+++ Excerpted data

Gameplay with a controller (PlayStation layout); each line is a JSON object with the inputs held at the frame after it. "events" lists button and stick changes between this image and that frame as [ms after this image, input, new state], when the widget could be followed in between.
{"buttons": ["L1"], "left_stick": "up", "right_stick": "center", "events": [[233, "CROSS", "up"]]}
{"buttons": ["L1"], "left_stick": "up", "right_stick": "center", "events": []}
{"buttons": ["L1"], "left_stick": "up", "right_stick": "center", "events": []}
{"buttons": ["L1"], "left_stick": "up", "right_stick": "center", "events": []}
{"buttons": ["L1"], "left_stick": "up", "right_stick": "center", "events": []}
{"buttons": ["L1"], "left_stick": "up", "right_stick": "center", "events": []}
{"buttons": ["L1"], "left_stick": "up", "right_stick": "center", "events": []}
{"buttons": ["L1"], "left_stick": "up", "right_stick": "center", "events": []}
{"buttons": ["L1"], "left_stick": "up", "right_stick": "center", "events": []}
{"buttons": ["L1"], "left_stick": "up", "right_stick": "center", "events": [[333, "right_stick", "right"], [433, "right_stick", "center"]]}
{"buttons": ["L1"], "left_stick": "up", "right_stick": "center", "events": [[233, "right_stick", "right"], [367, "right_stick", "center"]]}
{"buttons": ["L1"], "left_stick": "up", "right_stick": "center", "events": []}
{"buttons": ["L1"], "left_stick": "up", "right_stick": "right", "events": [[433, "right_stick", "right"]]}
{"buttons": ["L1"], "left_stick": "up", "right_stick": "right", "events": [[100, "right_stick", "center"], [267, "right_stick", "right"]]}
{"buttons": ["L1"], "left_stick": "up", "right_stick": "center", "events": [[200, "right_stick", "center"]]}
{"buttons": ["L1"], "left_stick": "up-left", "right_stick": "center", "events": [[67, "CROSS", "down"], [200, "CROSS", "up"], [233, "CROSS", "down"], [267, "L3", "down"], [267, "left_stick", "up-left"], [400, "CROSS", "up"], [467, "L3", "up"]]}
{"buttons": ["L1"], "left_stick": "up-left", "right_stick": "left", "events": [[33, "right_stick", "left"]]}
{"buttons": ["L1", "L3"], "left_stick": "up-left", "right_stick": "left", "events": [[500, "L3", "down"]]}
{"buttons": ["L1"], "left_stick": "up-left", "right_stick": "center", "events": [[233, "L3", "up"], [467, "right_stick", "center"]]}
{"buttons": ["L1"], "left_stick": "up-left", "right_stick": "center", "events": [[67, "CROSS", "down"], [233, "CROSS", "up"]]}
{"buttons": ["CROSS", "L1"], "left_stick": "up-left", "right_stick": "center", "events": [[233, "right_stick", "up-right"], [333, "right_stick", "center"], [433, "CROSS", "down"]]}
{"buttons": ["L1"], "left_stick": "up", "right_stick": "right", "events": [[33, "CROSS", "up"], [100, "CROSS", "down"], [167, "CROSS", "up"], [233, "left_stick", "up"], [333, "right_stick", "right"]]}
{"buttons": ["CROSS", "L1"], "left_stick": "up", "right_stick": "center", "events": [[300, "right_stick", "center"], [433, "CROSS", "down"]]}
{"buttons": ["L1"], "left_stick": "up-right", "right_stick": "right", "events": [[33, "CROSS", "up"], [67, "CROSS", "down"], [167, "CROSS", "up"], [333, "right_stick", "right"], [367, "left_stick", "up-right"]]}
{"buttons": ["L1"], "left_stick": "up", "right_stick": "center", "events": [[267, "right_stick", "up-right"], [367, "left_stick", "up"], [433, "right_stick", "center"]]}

++++++

# Problem details
The full listing should be reproduced exactly.

# The answer
Gameplay with a controller (PlayStation layout); each line is a JSON object with the inputs held at the frame after it. "events" lists button and stick changes between this image and that frame as [ms after this image, input, new state], when the widget could be followed in between.
{"buttons": ["L1"], "left_stick": "up", "right_stick": "center", "events": [[233, "CROSS", "up"]]}
{"buttons": ["L1"], "left_stick": "up", "right_stick": "center", "events": []}
{"buttons": ["L1"], "left_stick": "up", "right_stick": "center", "events": []}
{"buttons": ["L1"], "left_stick": "up", "right_stick": "center", "events": []}
{"buttons": ["L1"], "left_stick": "up", "right_stick": "center", "events": []}
{"buttons": ["L1"], "left_stick": "up", "right_stick": "center", "events": []}
{"buttons": ["L1"], "left_stick": "up", "right_stick": "center", "events": []}
{"buttons": ["L1"], "left_stick": "up", "right_stick": "center", "events": []}
{"buttons": ["L1"], "left_stick": "up", "right_stick": "center", "events": []}
{"buttons": ["L1"], "left_stick": "up", "right_stick": "center", "events": [[333, "right_stick", "right"], [433, "right_stick", "center"]]}
{"buttons": ["L1"], "left_stick": "up", "right_stick": "center", "events": [[233, "right_stick", "right"], [367, "right_stick", "center"]]}
{"buttons": ["L1"], "left_stick": "up", "right_stick": "center", "events": []}
{"buttons": ["L1"], "left_stick": "up", "right_stick": "right", "events": [[433, "right_stick", "right"]]}
{"buttons": ["L1"], "left_stick": "up", "right_stick": "right", "events": [[100, "right_stick", "center"], [267, "right_stick", "right"]]}
{"buttons": ["L1"], "left_stick": "up", "right_stick": "center", "events": [[200, "right_stick", "center"]]}
{"buttons": ["L1"], "left_stick": "up-left", "right_stick": "center", "events": [[67, "CROSS", "down"], [200, "CROSS", "up"], [233, "CROSS", "down"], [267, "L3", "down"], [267, "left_stick", "up-left"], [400, "CROSS", "up"], [467, "L3", "up"]]}
{"buttons": ["L1"], "left_stick": "up-left", "right_stick": "left", "events": [[33, "right_stick", "left"]]}
{"buttons": ["L1", "L3"], "left_stick": "up-left", "right_stick": "left", "events": [[500, "L3", "down"]]}
{"buttons": ["L1"], "left_stick": "up-left", "right_stick": "center", "events": [[233, "L3", "up"], [467, "right_stick", "center"]]}
{"buttons": ["L1"], "left_stick": "up-left", "right_stick": "center", "events": [[67, "CROSS", "down"], [233, "CROSS", "up"]]}
{"buttons": ["CROSS", "L1"], "left_stick": "up-left", "right_stick": "center", "events": [[233, "right_stick", "up-right"], [333, "right_stick", "center"], [433, "CROSS", "down"]]}
{"buttons": ["L1"], "left_stick": "up", "right_stick": "right", "events": [[33, "CROSS", "up"], [100, "CROSS", "down"], [167, "CROSS", "up"], [233, "left_stick", "up"], [333, "right_stick", "right"]]}
{"buttons": ["CROSS", "L1"], "left_stick": "up", "right_stick": "center", "events": [[300, "right_stick", "center"], [433, "CROSS", "down"]]}
{"buttons": ["L1"], "left_stick": "up-right", "right_stick": "right", "events": [[33, "CROSS", "up"], [67, "CROSS", "down"], [167, "CROSS", "up"], [333, "right_stick", "right"], [367, "left_stick", "up-right"]]}
{"buttons": ["L1"], "left_stick": "up", "right_stick": "center", "events": [[267, "right_stick", "up-right"], [367, "left_stick", "up"], [433, "right_stick", "center"]]}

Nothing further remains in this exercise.